Vivek Kundra, Executive Vice President of Emerging Markets, Salesforce.com.

Herb Lainchbury, Chief Technology Officer, MD Databank Corp.

Colin McKay, Public Policy Manager (Canada), Google

Toby Mendel, Executive Director, Centre for Law and Democracy

Alex Miller, President and Founder, ESRI Canada

Marie-Lucie Morin, Executive Director for Canada, Ireland and the Caribbean, The World Bank

Dr. Rufus Pollock, Co-Founder and Director, Open Knowledge Foundation

Dr. Teresa Scassa, Vice-Dean of Research and Professor of Law, University of Ottawa

As an off topic aside, the first meeting too place using Cisco’s telepresence technology. This essentially is fancy videoconferencing where all the rooms around are virtually identical so that it feels like people are sitting around the same table. It was the first time I’ve tried using it and I was duly impressed. It did mean that the government didn’t have to fly us in from all around the world to meet face to face – a real cost savings and obviously, good for emissions as well.

 

More on Google Transit and how it is Reshaping a Public Service

Some of you know I’ve written a fair bit on Google transit and how it is reshaping public transit – this blog post in particular comes to mind. For more reading I encourage you to check out the Xconomy article Google Transit: How (and Why) the Search Giant is Remapping Public Transportation as it provides a lot of good details as to what is going on in this space.

Two things about this article:

First, it really is a story about how the secret sauce for success is combining open data with a common standard across jurisdictions. The fact that the General Transit Feed Specification (a structured way of sharing transit schedules) is used by over 400 transit authorities around the world has helped spur a ton of other innovations.

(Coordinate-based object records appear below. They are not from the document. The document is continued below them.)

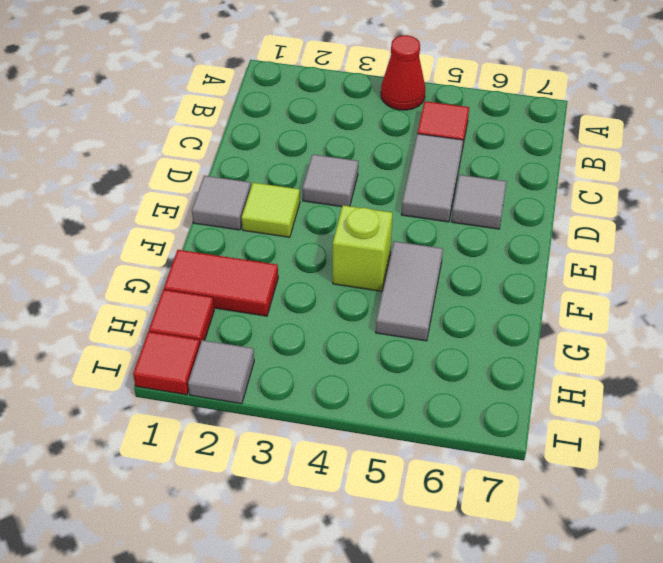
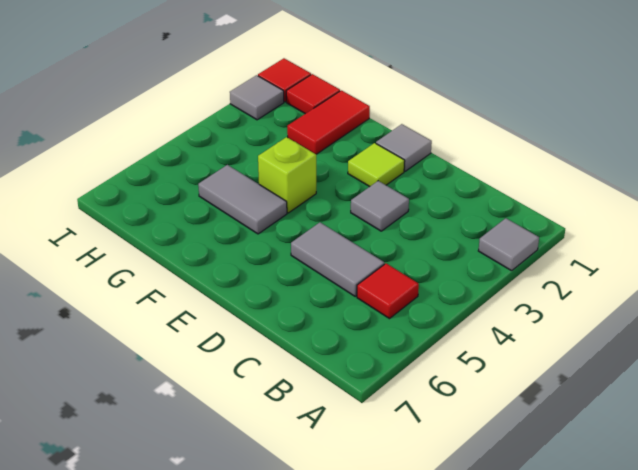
red 1x1 cone [381,35,425,110] -> none
grey 1x1 tile [452,175,507,229] -> grey 1x1 tile moved to [478,218,539,271]

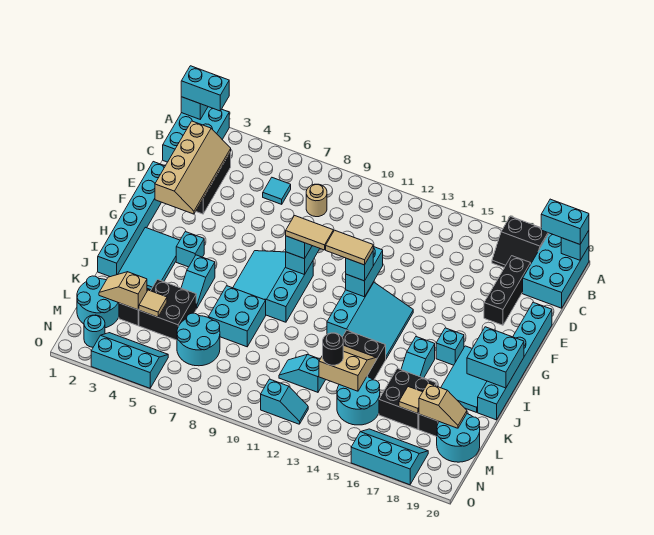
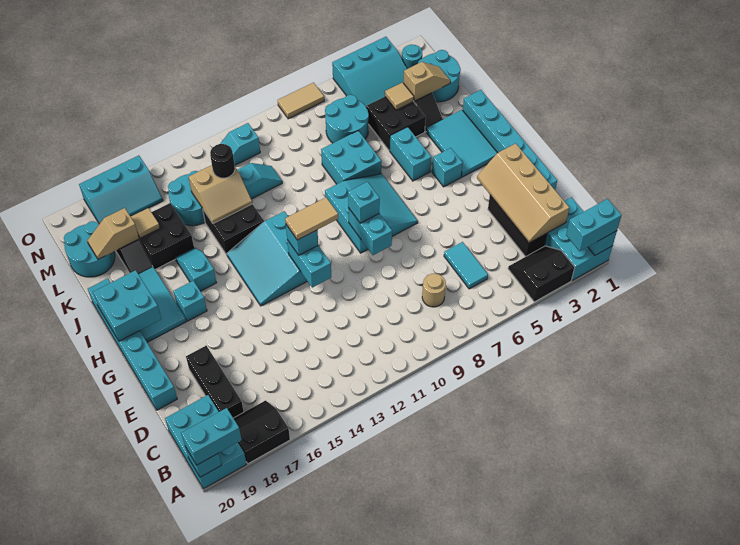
none -> black 2x2 slope [508,246,575,302]
cyan 1x1 tile [263,178,291,204] -> cyan 1x2 tile [444,242,488,289]
tan 1x2 tile [286,216,333,250] -> tan 1x2 tile moved to [278,83,324,119]
cyan 1x2 slope [181,255,215,308] -> cyan 1x2 brick [390,127,431,181]
cyan 2x3 slope [91,333,168,388] -> cyan 3x3 slope [332,37,407,106]

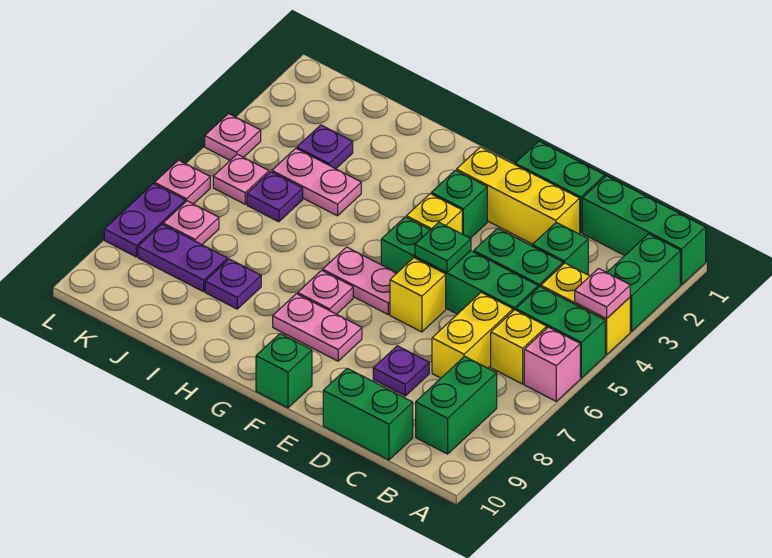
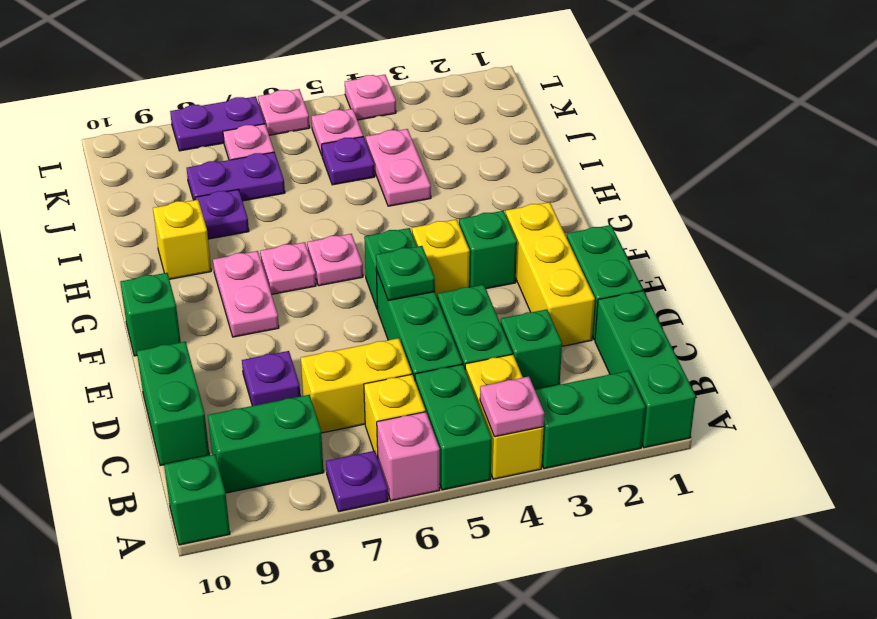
none -> green 1x1 brick [164,454,230,545]
yellow 1x1 brick [390,258,446,332] -> yellow 1x1 brick moved to [153,200,211,279]
pink 1x2 plate [323,247,397,314] -> pink 1x1 plate [307,234,363,286]
purple 1x1 plate [297,125,353,169] -> purple 1x1 plate moved to [326,451,388,512]
purple 1x2 plate [138,224,228,292] -> purple 1x2 plate turned to [187,152,285,201]

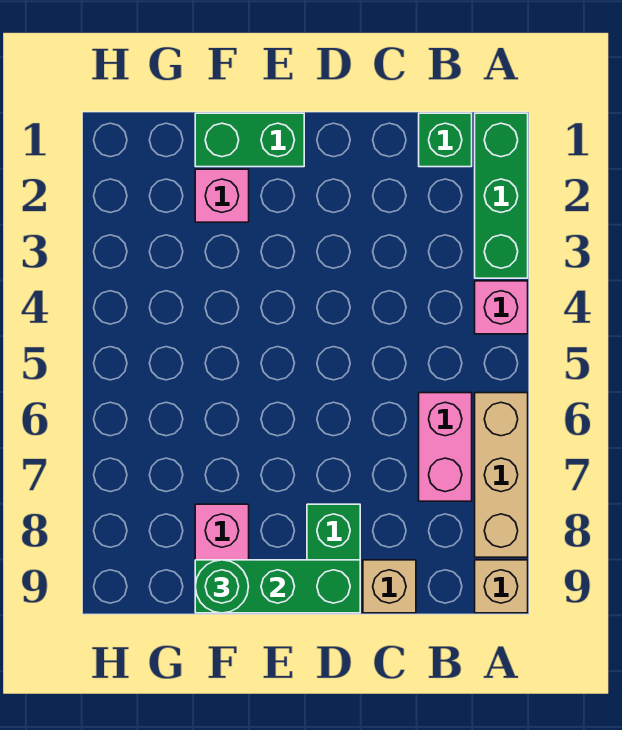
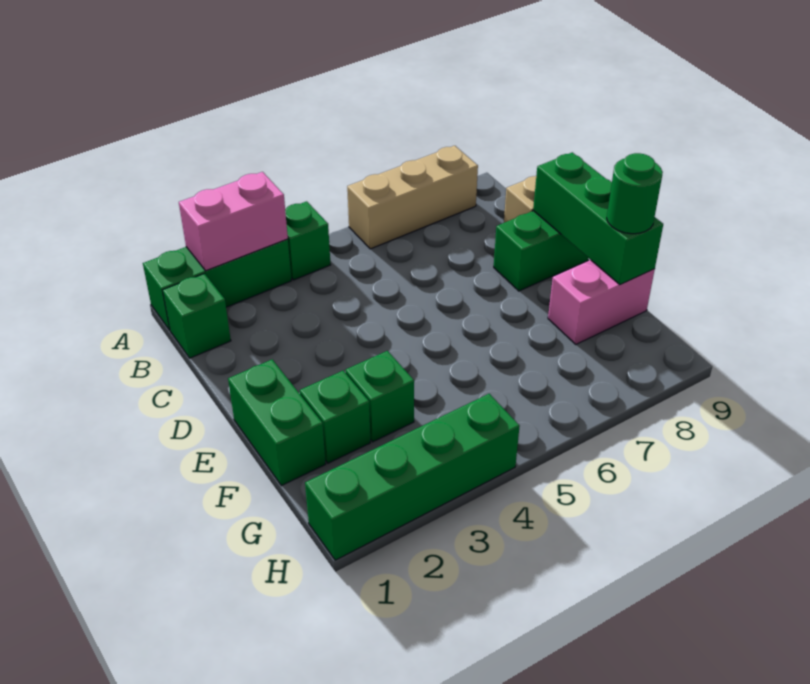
pink 1x1 brick [475,281,528,334] -> green 1x1 brick [285,201,331,280]
tan 1x1 brick [475,560,528,613] -> none
pink 1x2 brick [419,393,472,501] -> pink 1x2 brick moved to [179,172,288,271]
pink 1x1 brick [195,169,249,222] -> green 1x1 brick [300,371,370,463]
none -> green 1x1 brick [345,351,414,442]
none -> green 1x4 brick [305,394,520,560]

Couple of money quotes include this one about the initial reluctance of some authorities to share their data for free (I’m looking at you Translink board):

“I have watched transit agencies try to monetize schedules for years and nobody has been successful,” he says. “Markets like the MTA and the D.C. Metro fought sharing this data for a very long time, and it seems to me that there was a lot of fallout from that with their riders. This is not our data to hoard—that’s my bottom line.”

and this one about iBart, an app that uses the GTFS to power an app for planning transit trips:

in its home city, San Francisco, the startup’s app continues to win more users: about 3 percent of all trips taken on BART begin with a query on iBART

3%? That is amazing. Last year my home town of Vancouver’s transit authority, Translink, had 211.3 million trips. If the iBart app were ported to here and enjoyed similar success that would man 6.4 million trips planned on iBart (or iTranslink?). That’s a lot of trips made easier to plan.

The second thing I encourage you to think about…

Where else could this model be recreated? What’s the data set, where is the demand from the public, and what is the company or organization that can fulfill the role of google to give it scale. I’d love to hear thoughts.